Mijn argument hiervoor vind ik in de laatste zinnen van de evangelielezing. Hier gaat het opnieuw over onderwijzen, nu door Jezus zelf. “Toen hij aan land ging, zag Jezus een grote menigte”, staat er. En nu komt het: “Hij voelde medelijden met hen”. Eigenlijk is dit nog zwak uitgedrukt. Letterlijk staat er in het Grieks: “zijn hart keerde zich om in zijn lijf ”. Jezus krijgt pijn in zijn buik als hij ziet hoe slecht de mensen eraan toe zijn. Want “zij waren als schapen zonder herder”. En wat doet Jezus? “Hij begon hen uitvoerig te onderrichten.” Wat wil dit zeggen? U heeft al begrepen dat onderwijzen niet eenrichtingsverkeer is.

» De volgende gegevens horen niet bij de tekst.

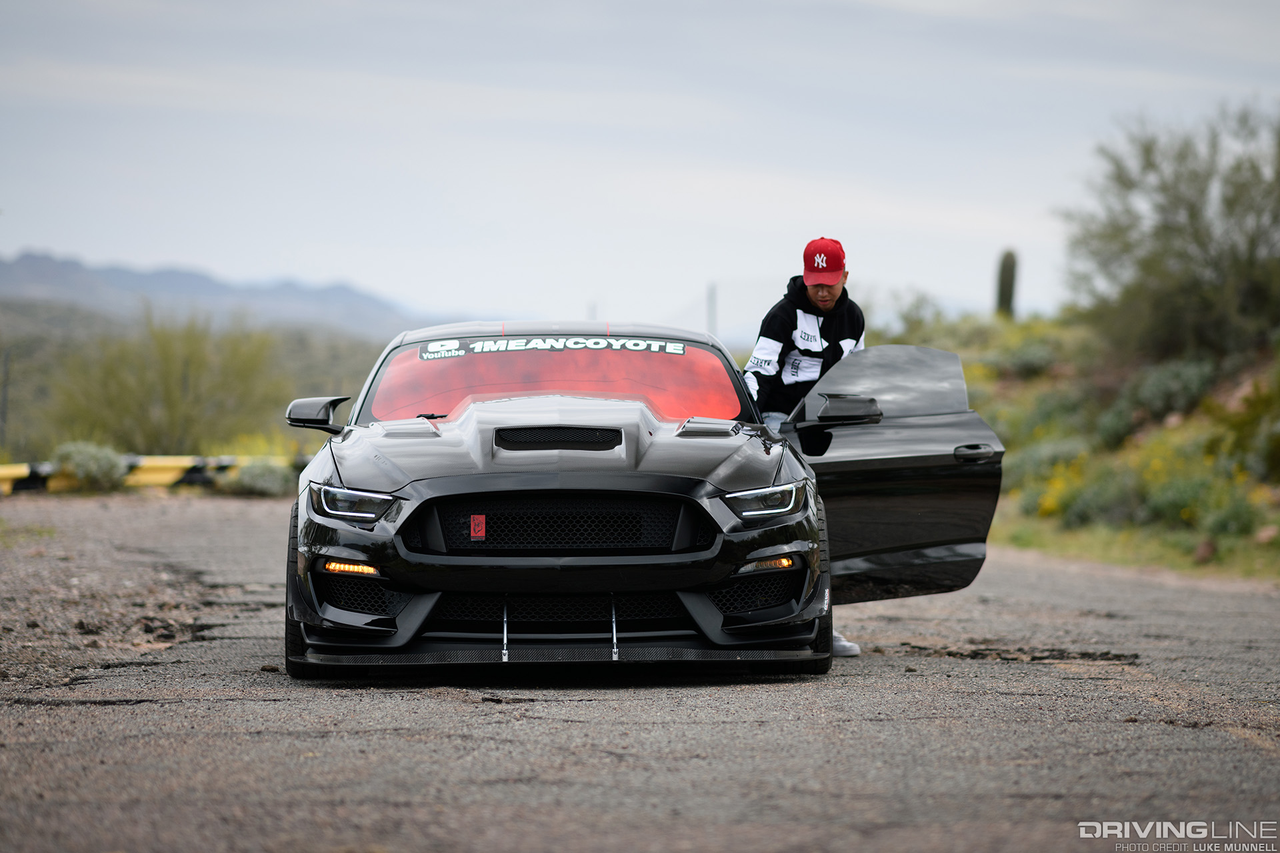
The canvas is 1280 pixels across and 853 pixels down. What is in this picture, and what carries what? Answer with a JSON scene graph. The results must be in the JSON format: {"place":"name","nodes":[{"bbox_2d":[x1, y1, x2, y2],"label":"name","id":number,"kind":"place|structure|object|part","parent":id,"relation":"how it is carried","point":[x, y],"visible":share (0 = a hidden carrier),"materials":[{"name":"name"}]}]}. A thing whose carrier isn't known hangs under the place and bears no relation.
{"place":"outdoors","nodes":[
{"label":"outdoors","id":0,"kind":"place"},
{"bbox_2d":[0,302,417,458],"label":"hill","id":1,"kind":"structure","parent":0,"point":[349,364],"materials":[{"name":"green plant"}]},
{"bbox_2d":[46,306,285,450],"label":"shrub","id":2,"kind":"object","parent":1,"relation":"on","point":[171,369],"visible":0.9,"materials":[{"name":"green plant"}]},
{"bbox_2d":[0,249,442,338],"label":"mountain","id":3,"kind":"structure","parent":0,"point":[31,265],"materials":[{"name":"grey"}]},
{"bbox_2d":[0,496,1279,852],"label":"road","id":4,"kind":"structure","parent":0,"point":[1213,740],"materials":[{"name":"grey asphalt"}]},
{"bbox_2d":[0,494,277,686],"label":"gravel shoulder","id":5,"kind":"object","parent":4,"relation":"on","point":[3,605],"visible":0.72},
{"bbox_2d":[275,316,1005,678],"label":"car","id":6,"kind":"object","parent":4,"relation":"on","point":[697,556],"visible":0.98,"materials":[{"name":"black metal"}]},
{"label":"tire","id":7,"kind":"part","parent":6,"relation":"part of","materials":[{"name":"black rubber"}]},
{"label":"mirror","id":8,"kind":"part","parent":6,"relation":"part of","materials":[{"name":"black plastic"}]},
{"label":"headlight","id":9,"kind":"part","parent":6,"relation":"part of","materials":[{"name":"clear plastic"}]},
{"bbox_2d":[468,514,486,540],"label":"badge","id":10,"kind":"object","parent":6,"relation":"attached to","point":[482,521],"visible":0.96,"materials":[{"name":"red"}]},
{"bbox_2d":[416,334,691,358],"label":"windshield sticker","id":11,"kind":"object","parent":6,"relation":"attached to","point":[680,352],"visible":0.96,"materials":[{"name":"white plastic"}]},
{"label":"windshield","id":12,"kind":"part","parent":6,"relation":"part of","materials":[{"name":"red glass"}]},
{"label":"grille","id":13,"kind":"part","parent":6,"relation":"part of","materials":[{"name":"black metal"}]},
{"label":"door","id":14,"kind":"part","parent":6,"relation":"part of","materials":[{"name":"black metal"}]},
{"label":"door handle","id":15,"kind":"part","parent":6,"relation":"part of","materials":[{"name":"metal"}]},
{"bbox_2d":[742,239,869,657],"label":"man","id":16,"kind":"object","parent":4,"relation":"on","point":[820,299],"visible":0.44},
{"bbox_2d":[0,0,1279,330],"label":"sky","id":17,"kind":"structure","parent":0,"point":[161,247],"materials":[{"name":"grey"}]},
{"bbox_2d":[856,308,1279,581],"label":"grassy bank","id":18,"kind":"structure","parent":0,"point":[1246,377],"materials":[{"name":"green plant"}]},
{"bbox_2d":[873,288,945,342],"label":"shrub","id":19,"kind":"object","parent":18,"relation":"on","point":[910,324],"visible":0.62,"materials":[{"name":"green plant"}]},
{"bbox_2d":[994,248,1019,318],"label":"cactus","id":20,"kind":"object","parent":18,"relation":"on","point":[1011,289],"visible":0.68,"materials":[{"name":"green plant"}]},
{"bbox_2d":[996,337,1061,378],"label":"shrub","id":21,"kind":"object","parent":18,"relation":"on","point":[1031,359],"visible":0.82,"materials":[{"name":"green plant"}]},
{"bbox_2d":[1002,432,1087,504],"label":"shrub","id":22,"kind":"object","parent":18,"relation":"on","point":[1038,459],"visible":0.54,"materials":[{"name":"green plant"}]},
{"bbox_2d":[1045,458,1143,527],"label":"shrub","id":23,"kind":"object","parent":18,"relation":"on","point":[1083,509],"visible":0.73,"materials":[{"name":"green plant"}]},
{"bbox_2d":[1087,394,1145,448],"label":"shrub","id":24,"kind":"object","parent":18,"relation":"on","point":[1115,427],"visible":0.76,"materials":[{"name":"green plant"}]},
{"bbox_2d":[1122,356,1213,422],"label":"shrub","id":25,"kind":"object","parent":18,"relation":"on","point":[1153,394],"visible":0.79,"materials":[{"name":"green plant"}]},
{"bbox_2d":[1061,101,1279,362],"label":"shrub","id":26,"kind":"object","parent":18,"relation":"on","point":[1191,215],"visible":0.97,"materials":[{"name":"green plant"}]},
{"bbox_2d":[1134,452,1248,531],"label":"shrub","id":27,"kind":"object","parent":18,"relation":"on","point":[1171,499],"visible":0.76,"materials":[{"name":"green plant"}]},
{"bbox_2d":[1194,538,1217,562],"label":"rock","id":28,"kind":"object","parent":18,"relation":"on","point":[1201,553],"visible":0.92,"materials":[{"name":"brown stone"}]},
{"bbox_2d":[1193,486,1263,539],"label":"shrub","id":29,"kind":"object","parent":18,"relation":"on","point":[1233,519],"visible":0.67,"materials":[{"name":"green plant"}]},
{"bbox_2d":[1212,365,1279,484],"label":"shrub","id":30,"kind":"object","parent":18,"relation":"on","point":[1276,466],"visible":0.96,"materials":[{"name":"green plant"}]},
{"bbox_2d":[1254,524,1279,543],"label":"rock","id":31,"kind":"object","parent":18,"relation":"on","point":[1266,533],"visible":0.93,"materials":[{"name":"stone"}]},
{"bbox_2d":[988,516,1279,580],"label":"grass verge","id":32,"kind":"structure","parent":0,"point":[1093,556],"materials":[{"name":"green plant"}]},
{"label":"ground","id":33,"kind":"structure","parent":0},
{"bbox_2d":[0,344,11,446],"label":"fence post","id":34,"kind":"object","parent":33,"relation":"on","point":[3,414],"visible":0.92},
{"bbox_2d":[50,441,127,490],"label":"shrub","id":35,"kind":"object","parent":33,"relation":"on","point":[86,463],"visible":0.74,"materials":[{"name":"green plant"}]},
{"bbox_2d":[0,452,303,494],"label":"guardrail","id":36,"kind":"object","parent":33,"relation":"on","point":[13,473],"visible":0.62,"materials":[{"name":"yellow"}]},
{"bbox_2d":[226,458,295,496],"label":"shrub","id":37,"kind":"object","parent":33,"relation":"on","point":[257,473],"visible":0.77,"materials":[{"name":"green plant"}]},
{"bbox_2d":[706,281,717,333],"label":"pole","id":38,"kind":"object","parent":33,"relation":"on","point":[712,309],"visible":0.46,"materials":[{"name":"grey"}]}
]}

De leraar luistert naar de behoeften van zijn leerlingen en speelt hierop in. Maar waarom leren? Mensen iets leren zet hen op eigen benen. Geld sturen naar de Derde Wereld is goed, maar de mensen leren om zelf voedsel te verbouwen is beter. Jezus leert de mensen om zelf actief bij te dragen aan rechtvaardige verhoudingen.

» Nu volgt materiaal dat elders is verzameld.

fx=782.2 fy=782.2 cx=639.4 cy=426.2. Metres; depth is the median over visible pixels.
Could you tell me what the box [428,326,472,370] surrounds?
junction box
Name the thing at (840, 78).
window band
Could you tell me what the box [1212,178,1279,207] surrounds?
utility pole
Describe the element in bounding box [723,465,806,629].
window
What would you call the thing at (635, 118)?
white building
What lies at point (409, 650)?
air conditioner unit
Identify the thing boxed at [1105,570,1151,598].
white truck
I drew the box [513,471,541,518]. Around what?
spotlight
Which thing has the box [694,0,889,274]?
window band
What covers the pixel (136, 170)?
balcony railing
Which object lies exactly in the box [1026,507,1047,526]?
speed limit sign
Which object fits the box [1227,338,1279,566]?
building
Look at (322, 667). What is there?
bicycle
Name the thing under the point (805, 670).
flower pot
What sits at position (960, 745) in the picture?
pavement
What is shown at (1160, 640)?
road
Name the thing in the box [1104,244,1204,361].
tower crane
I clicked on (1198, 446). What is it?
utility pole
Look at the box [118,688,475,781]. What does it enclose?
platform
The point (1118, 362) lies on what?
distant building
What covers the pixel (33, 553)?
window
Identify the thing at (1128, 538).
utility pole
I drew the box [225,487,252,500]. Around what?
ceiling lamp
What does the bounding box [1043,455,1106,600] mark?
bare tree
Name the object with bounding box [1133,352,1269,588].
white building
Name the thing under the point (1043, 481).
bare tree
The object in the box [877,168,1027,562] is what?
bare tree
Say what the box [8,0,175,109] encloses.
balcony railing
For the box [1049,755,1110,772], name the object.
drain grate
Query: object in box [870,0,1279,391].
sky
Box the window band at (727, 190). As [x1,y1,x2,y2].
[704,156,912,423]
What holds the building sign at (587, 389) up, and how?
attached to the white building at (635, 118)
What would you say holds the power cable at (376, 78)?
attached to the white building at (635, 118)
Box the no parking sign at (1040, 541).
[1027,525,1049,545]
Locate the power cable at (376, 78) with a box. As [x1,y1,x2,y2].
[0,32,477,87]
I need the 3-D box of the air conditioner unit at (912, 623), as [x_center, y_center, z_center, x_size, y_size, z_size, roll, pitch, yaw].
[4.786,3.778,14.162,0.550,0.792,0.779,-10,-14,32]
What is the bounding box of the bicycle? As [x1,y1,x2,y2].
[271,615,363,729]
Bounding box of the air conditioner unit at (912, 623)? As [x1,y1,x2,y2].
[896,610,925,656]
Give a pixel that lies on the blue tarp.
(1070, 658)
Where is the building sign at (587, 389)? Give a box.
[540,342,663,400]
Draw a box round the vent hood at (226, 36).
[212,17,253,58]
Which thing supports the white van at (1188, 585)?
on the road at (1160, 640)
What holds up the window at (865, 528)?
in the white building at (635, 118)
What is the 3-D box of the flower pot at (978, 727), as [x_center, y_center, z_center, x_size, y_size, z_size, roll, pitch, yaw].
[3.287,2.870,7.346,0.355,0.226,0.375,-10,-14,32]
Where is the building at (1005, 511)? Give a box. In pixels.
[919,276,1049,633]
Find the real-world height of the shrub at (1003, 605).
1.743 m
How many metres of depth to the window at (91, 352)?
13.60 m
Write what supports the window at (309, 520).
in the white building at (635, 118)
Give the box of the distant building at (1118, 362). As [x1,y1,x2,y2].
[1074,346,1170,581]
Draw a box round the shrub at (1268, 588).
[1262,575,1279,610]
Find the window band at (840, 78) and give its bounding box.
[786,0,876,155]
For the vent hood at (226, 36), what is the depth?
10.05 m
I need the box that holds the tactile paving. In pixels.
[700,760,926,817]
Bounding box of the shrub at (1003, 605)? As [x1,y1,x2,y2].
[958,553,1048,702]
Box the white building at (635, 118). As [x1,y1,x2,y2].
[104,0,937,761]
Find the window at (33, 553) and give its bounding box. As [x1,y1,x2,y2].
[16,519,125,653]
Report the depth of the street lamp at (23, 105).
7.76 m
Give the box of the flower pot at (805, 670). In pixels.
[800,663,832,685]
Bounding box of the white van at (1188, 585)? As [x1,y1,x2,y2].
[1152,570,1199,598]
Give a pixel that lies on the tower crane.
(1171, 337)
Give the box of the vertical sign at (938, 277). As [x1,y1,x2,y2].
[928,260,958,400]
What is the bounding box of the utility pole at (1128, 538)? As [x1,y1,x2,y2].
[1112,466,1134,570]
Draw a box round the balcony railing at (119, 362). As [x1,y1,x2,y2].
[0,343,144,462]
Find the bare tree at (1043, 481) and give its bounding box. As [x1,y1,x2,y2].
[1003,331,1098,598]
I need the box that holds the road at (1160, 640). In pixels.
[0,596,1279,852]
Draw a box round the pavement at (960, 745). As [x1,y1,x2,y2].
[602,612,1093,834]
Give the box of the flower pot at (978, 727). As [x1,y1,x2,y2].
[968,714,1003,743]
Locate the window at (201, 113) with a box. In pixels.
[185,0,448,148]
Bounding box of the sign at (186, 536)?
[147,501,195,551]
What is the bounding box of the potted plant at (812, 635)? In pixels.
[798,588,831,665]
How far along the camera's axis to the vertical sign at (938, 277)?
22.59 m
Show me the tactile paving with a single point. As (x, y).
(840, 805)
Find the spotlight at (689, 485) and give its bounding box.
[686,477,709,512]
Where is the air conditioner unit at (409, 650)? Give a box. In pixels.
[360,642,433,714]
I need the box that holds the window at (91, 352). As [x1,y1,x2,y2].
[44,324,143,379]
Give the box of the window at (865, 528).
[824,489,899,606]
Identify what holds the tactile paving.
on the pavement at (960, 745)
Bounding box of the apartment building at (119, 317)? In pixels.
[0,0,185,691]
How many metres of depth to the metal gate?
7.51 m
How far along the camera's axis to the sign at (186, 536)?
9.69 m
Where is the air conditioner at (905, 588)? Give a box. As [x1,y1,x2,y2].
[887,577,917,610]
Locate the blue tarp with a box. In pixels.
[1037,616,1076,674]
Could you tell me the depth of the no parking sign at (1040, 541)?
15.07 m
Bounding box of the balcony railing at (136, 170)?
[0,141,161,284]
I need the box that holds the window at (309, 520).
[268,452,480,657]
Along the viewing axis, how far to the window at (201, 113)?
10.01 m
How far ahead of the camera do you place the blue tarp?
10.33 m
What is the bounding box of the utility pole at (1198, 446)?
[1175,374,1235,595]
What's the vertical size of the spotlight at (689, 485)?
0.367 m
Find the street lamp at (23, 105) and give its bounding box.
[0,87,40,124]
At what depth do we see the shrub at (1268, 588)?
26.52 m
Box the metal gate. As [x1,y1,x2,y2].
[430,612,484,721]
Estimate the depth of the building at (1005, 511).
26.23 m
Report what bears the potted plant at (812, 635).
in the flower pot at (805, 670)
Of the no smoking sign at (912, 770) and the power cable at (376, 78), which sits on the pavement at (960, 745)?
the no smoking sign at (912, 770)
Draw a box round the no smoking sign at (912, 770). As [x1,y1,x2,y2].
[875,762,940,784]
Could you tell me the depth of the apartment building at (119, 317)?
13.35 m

Over de hoofden van de apostelen heen geeft Jezus deze opdracht ook aan ons. Hoe kunnen wij herders worden voor elkaar? Waarom is samen leren belangrijk ook in onze situatie? Door te luisteren naar elkaars verhalen zijn we herders voor elkaar – juist wanneer onze ervaringen verschillen. Dan laten we elkaar opengaan en opbloeien. Dan troosten we elkaar en helpen de ander door een moeilijke periode. Zo vormen we een levende en geloofwaardige gemeenschap. Maar er is nog een tweede reden. Door met elkaar te spreken over ons geloof, vinden we de woorden die nodig zijn om uit te drukken waarom we geloven, wat het voor ons betekent. Die woorden zijn belangrijk voor onszelf, maar ook voor ons gesprek met buitenstaanders – familieleden, vrienden, collega’s. Een goed voorbeeld is goud waard. Maar zonder toelichting van wat ons geloof inhoudt, ontgaat veel mensen de diepere motivatie ervan. In een tijd waarin materialisme de boventoon voert, mogen wij als gelovigen wel iets mondiger worden. Op die manier zet Jezus ook ons op eigen benen in onze tijd. Mogen wij zo steeds meer op onze leermeester gaan gelijken.
Amen.
Jaap van der Meij
– * Stadsatlas Amsterdam. Straatnamen en brugnamen verklaard. Redactie Martha Bakker. Uitgeverij: Amsterdam Publishers. Gemeente Amsterdam 2006.